Chengdu Longquanyi Football Stadium
- Interactive map of Chengdu Longquanyi Football Stadium
- Location: Chengdu, Sichuan, China
- Coordinates: 30°36′57″N 104°18′28″E﻿ / ﻿30.6158°N 104.3078°E
- Capacity: 27,000
- Surface: Grass

Construction
- Groundbreaking: 2003
- Opened: 2004

Tenants
- Chengdu Tiancheng F.C.（2019） Sichuan Jiuniu F.C.（2018－2019）

= Chengdu Longquanyi Football Stadium =

Sports stadium in Chendu, Sichuan, China

Chengdu Longquanyi Football Stadium (成都龙泉驿足球场) is a multi-purpose stadium located in the eastern outskirts of Chengdu, Sichuan, China. Situated in the mostly suburban Longquanyi District, where it derived its name, the stadium is currently used mostly for football matches. The stadium began construction in 2003, and initially could hold 27,000 people; it was completed on June 26, 2004, in time for the 2004 AFC Asian Cup. It was the third stadium purpose-built for football (soccer) in China.

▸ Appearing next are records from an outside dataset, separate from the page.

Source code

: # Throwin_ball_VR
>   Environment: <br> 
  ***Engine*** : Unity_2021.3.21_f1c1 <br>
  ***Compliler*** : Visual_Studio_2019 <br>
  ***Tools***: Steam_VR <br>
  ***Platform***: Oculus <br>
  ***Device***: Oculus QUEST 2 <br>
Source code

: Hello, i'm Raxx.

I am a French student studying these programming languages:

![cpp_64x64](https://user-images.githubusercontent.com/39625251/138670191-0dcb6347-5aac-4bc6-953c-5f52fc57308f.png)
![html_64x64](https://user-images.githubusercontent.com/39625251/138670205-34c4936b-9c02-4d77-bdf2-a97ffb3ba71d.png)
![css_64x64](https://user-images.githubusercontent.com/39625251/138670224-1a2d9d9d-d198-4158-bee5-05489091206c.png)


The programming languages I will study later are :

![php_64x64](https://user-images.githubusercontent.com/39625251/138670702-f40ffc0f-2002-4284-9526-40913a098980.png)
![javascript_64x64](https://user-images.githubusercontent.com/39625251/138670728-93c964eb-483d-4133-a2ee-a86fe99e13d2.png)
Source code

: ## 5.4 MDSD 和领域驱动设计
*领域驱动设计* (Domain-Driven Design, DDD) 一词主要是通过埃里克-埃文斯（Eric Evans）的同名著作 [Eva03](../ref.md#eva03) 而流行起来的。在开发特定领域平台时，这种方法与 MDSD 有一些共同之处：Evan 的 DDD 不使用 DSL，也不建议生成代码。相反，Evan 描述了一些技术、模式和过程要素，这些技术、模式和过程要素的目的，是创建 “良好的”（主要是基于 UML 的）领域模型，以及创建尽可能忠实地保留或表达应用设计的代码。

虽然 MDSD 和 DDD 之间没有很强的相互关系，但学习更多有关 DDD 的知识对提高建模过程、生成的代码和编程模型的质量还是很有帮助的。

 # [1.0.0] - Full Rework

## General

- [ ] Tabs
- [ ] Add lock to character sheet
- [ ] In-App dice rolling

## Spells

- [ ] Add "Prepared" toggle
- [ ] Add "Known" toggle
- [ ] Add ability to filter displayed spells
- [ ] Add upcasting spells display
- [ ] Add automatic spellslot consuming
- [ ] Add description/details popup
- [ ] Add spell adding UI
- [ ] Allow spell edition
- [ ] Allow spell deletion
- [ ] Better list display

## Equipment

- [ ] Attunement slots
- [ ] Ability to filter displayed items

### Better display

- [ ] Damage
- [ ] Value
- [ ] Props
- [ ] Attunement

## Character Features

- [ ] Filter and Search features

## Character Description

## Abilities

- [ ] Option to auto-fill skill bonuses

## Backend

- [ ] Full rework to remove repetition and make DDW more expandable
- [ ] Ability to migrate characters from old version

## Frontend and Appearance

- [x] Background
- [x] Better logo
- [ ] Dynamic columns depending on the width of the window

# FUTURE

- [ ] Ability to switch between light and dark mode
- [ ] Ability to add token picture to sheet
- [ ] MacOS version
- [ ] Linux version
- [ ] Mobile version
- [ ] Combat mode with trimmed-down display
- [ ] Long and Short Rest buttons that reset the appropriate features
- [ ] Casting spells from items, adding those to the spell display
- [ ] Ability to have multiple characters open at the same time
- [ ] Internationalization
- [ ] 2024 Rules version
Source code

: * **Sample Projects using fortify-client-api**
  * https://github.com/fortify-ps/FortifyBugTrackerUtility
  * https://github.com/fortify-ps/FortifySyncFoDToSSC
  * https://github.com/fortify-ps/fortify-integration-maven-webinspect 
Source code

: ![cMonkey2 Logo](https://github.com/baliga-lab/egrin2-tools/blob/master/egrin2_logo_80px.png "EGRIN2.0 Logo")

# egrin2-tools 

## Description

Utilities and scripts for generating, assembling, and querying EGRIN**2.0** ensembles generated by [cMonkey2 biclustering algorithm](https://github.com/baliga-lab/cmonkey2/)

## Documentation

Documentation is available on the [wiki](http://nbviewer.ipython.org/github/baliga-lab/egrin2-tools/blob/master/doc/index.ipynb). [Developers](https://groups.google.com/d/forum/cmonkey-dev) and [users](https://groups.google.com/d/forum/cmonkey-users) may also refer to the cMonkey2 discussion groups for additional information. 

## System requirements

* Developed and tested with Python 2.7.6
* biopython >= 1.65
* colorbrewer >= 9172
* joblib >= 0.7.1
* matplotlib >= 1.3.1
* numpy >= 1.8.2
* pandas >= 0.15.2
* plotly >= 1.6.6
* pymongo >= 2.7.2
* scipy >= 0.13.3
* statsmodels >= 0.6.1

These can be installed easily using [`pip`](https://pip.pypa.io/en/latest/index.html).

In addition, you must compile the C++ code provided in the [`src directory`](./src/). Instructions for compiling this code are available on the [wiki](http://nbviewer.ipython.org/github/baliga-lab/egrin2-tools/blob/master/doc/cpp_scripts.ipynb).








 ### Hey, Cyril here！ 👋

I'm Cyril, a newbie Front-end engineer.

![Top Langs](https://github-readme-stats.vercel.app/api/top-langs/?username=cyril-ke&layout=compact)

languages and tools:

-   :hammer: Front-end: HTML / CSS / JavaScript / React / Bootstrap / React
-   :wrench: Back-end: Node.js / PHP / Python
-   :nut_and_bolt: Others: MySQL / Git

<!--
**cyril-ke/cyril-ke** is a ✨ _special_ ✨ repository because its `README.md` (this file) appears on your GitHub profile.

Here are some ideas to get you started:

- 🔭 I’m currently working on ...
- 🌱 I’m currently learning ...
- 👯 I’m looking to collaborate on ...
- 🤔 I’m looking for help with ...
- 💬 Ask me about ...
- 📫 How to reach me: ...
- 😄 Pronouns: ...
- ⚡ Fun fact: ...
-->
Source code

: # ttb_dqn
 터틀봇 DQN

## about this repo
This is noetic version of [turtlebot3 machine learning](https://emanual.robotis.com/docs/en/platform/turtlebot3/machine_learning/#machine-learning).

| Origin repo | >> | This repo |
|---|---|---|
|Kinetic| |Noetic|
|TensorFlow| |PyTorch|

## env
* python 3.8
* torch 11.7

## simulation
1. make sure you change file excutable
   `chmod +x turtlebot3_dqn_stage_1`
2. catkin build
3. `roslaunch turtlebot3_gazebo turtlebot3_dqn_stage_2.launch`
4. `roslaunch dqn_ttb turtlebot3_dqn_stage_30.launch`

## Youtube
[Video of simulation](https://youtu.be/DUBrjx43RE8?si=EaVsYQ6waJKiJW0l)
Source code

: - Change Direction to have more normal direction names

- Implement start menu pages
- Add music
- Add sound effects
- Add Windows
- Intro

Chengdu Tiancheng F.C. sometimes used this stadium for matches when its main venue was occupied for other uses. As of 2013, the stadium has basically fallen into disuse, occasionally holding concerts or football matches that required a neutral pitch.
The 2005 Super Girl Chengdu Concert was held here.

The Boy Band South Korean Super Junior performed at the stadium during the last date on his Super Show Tour with an audience of 31,000 people on March 7, 2009.